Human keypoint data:

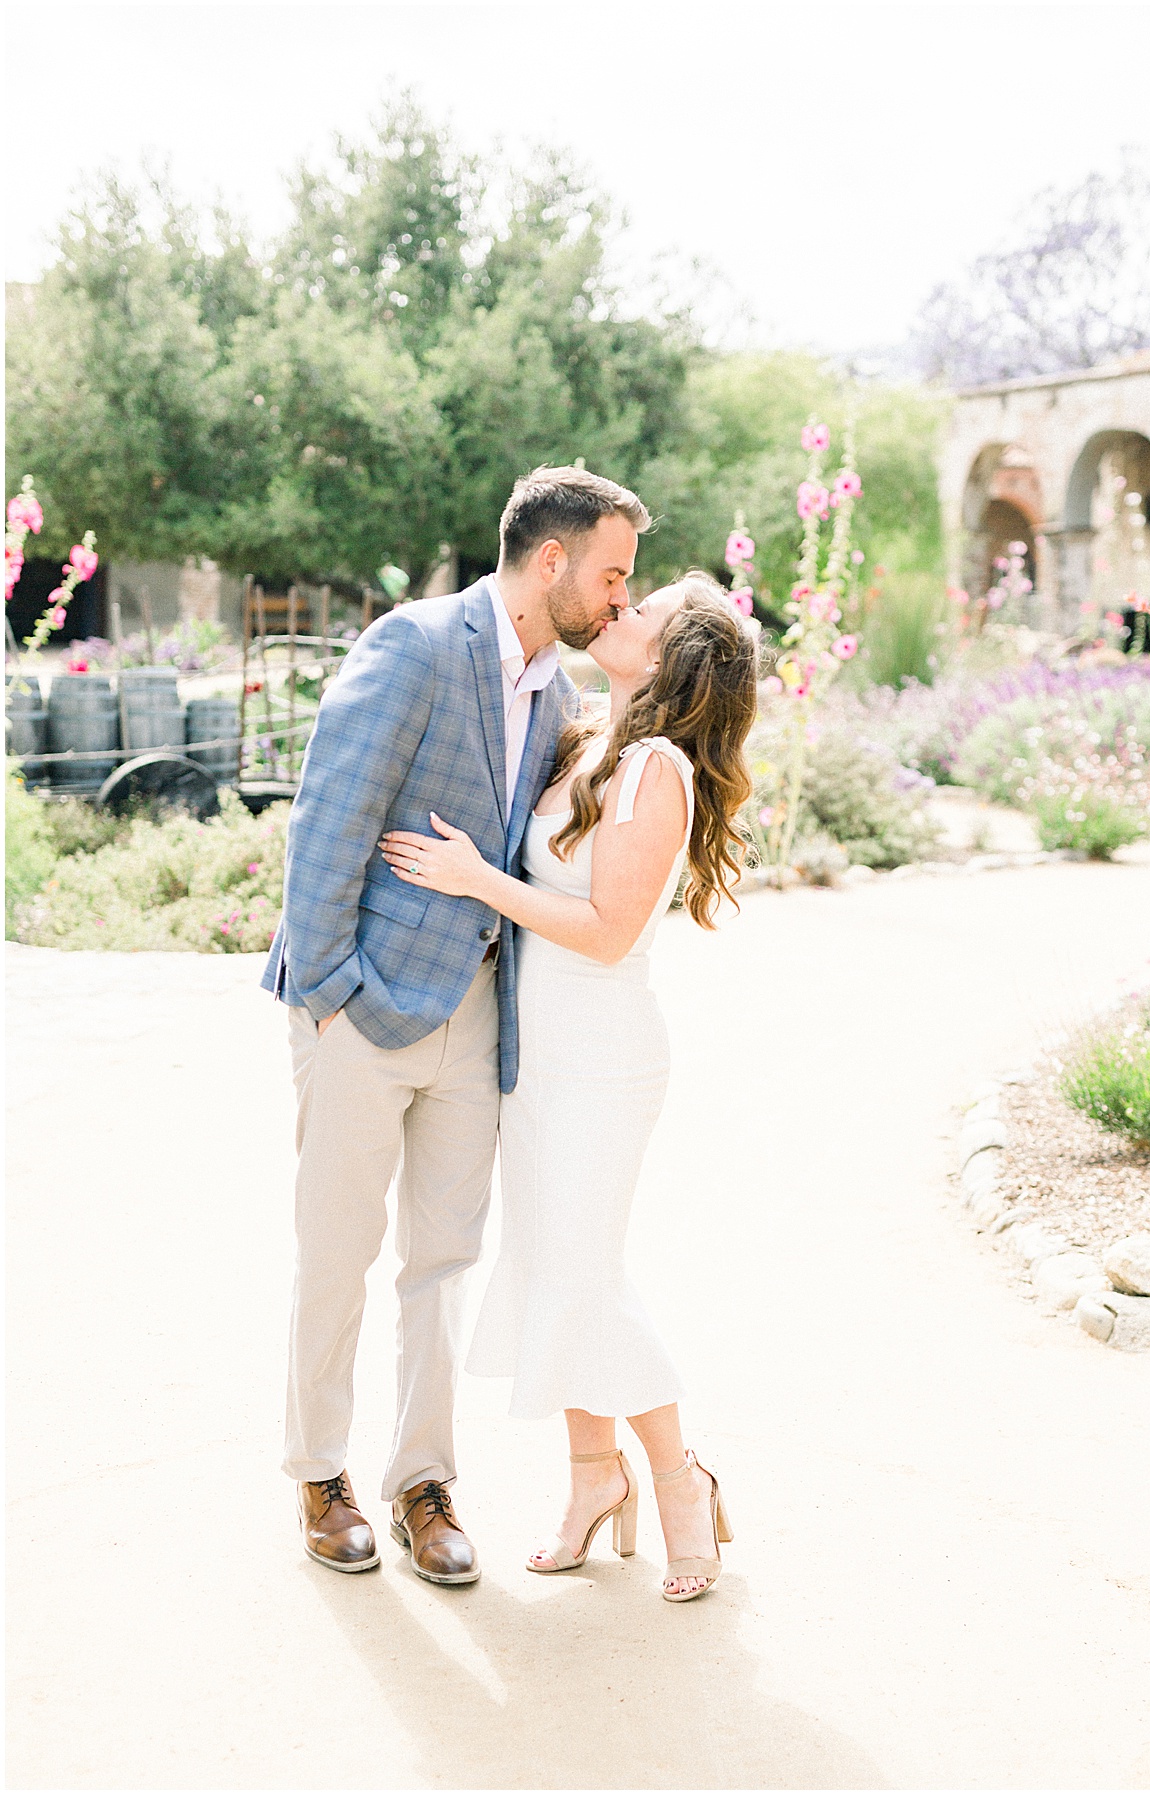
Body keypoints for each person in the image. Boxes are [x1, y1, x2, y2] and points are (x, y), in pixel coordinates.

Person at [265, 465, 651, 1583]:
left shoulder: (561, 694)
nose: (619, 601)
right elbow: (327, 818)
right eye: (612, 574)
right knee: (337, 1249)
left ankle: (423, 1484)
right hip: (358, 1008)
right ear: (550, 562)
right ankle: (319, 1471)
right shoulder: (415, 643)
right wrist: (330, 991)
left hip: (480, 1018)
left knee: (442, 1259)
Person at [380, 570, 758, 1600]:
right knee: (551, 1268)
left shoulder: (659, 770)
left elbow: (607, 931)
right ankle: (595, 1478)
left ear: (676, 656)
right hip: (534, 1057)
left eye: (647, 609)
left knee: (584, 1276)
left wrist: (476, 879)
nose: (618, 610)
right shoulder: (587, 734)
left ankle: (681, 1480)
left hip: (602, 1059)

EXERCISE AIM:
Before handing back the copy, remove the pictures; otherwise print the data exactly.

ANSWER TO THE PROBLEM:
Body keypoints for each person in the image. Boxes are [x1, y1, x2, y2] and points are (x, y), in pixel coordinates.

Person at [265, 465, 651, 1583]:
left shoulder: (561, 694)
nose: (619, 601)
right elbow: (327, 818)
right eye: (612, 574)
right knee: (337, 1249)
left ankle: (423, 1484)
right hip: (358, 1008)
right ear: (550, 562)
right ankle: (319, 1471)
right shoulder: (415, 643)
right wrist: (330, 991)
left hip: (480, 1018)
left knee: (442, 1259)
Person at [380, 570, 758, 1600]:
right knee: (551, 1268)
left shoulder: (659, 770)
left elbow: (607, 931)
right ankle: (595, 1478)
left ear: (676, 656)
right hip: (534, 1057)
left eye: (647, 609)
left knee: (584, 1276)
left wrist: (476, 879)
nose: (618, 610)
right shoulder: (587, 734)
left ankle: (681, 1480)
left hip: (602, 1059)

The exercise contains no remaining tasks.